_What the task asks_
Set every entry down again, unchanged, picture-free.

======== Working data ========

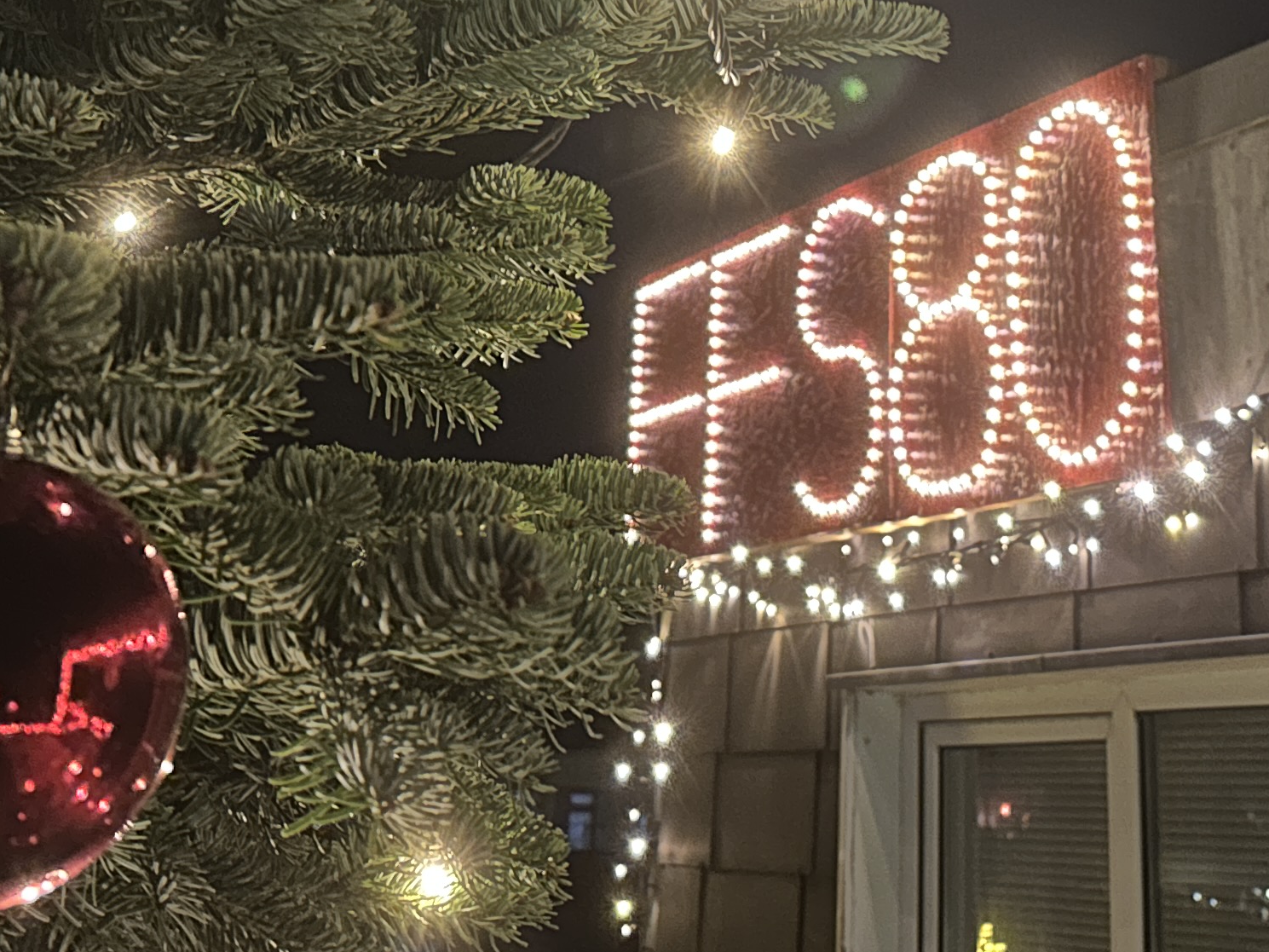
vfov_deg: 21.2
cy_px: -147
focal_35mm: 65
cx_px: 695
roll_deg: -3.4
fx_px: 2383
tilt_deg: +21.3
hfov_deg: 29.8
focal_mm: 6.86
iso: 1000
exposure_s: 1/10
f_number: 1.78
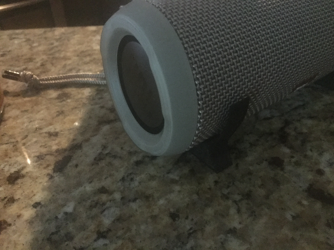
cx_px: 167
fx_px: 299
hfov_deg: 58.4
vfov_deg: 45.4
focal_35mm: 31
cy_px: 125
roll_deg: +0.9
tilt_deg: -37.6
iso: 800
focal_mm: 3.3
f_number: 2.4
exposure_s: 1/15
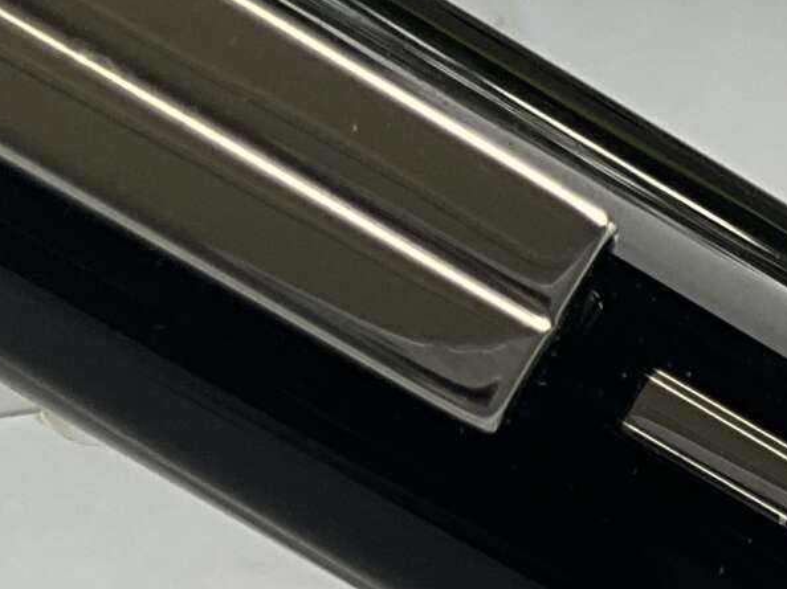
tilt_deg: -60.2
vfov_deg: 11.3
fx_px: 2841
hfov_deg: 13.7
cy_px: 928
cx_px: 1526
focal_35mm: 125
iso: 25
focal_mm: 3
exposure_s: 1/122
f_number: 1.8
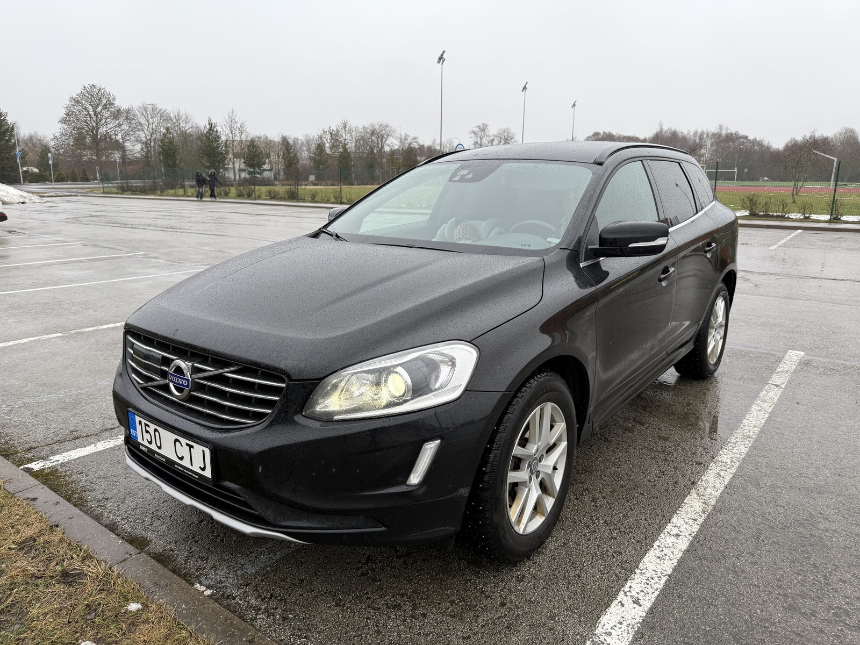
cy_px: 322
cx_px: 430
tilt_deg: -13.5
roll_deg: -0.6
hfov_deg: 71.6
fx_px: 596
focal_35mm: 24
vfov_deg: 56.8
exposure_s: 1/219
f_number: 1.78
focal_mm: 6.76
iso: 100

========

_Task response_
vfov_deg: 21.2
cy_px: -147
focal_35mm: 65
cx_px: 695
roll_deg: -3.4
fx_px: 2383
tilt_deg: +21.3
hfov_deg: 29.8
focal_mm: 6.86
iso: 1000
exposure_s: 1/10
f_number: 1.78
cx_px: 167
fx_px: 299
hfov_deg: 58.4
vfov_deg: 45.4
focal_35mm: 31
cy_px: 125
roll_deg: +0.9
tilt_deg: -37.6
iso: 800
focal_mm: 3.3
f_number: 2.4
exposure_s: 1/15
tilt_deg: -60.2
vfov_deg: 11.3
fx_px: 2841
hfov_deg: 13.7
cy_px: 928
cx_px: 1526
focal_35mm: 125
iso: 25
focal_mm: 3
exposure_s: 1/122
f_number: 1.8
cy_px: 322
cx_px: 430
tilt_deg: -13.5
roll_deg: -0.6
hfov_deg: 71.6
fx_px: 596
focal_35mm: 24
vfov_deg: 56.8
exposure_s: 1/219
f_number: 1.78
focal_mm: 6.76
iso: 100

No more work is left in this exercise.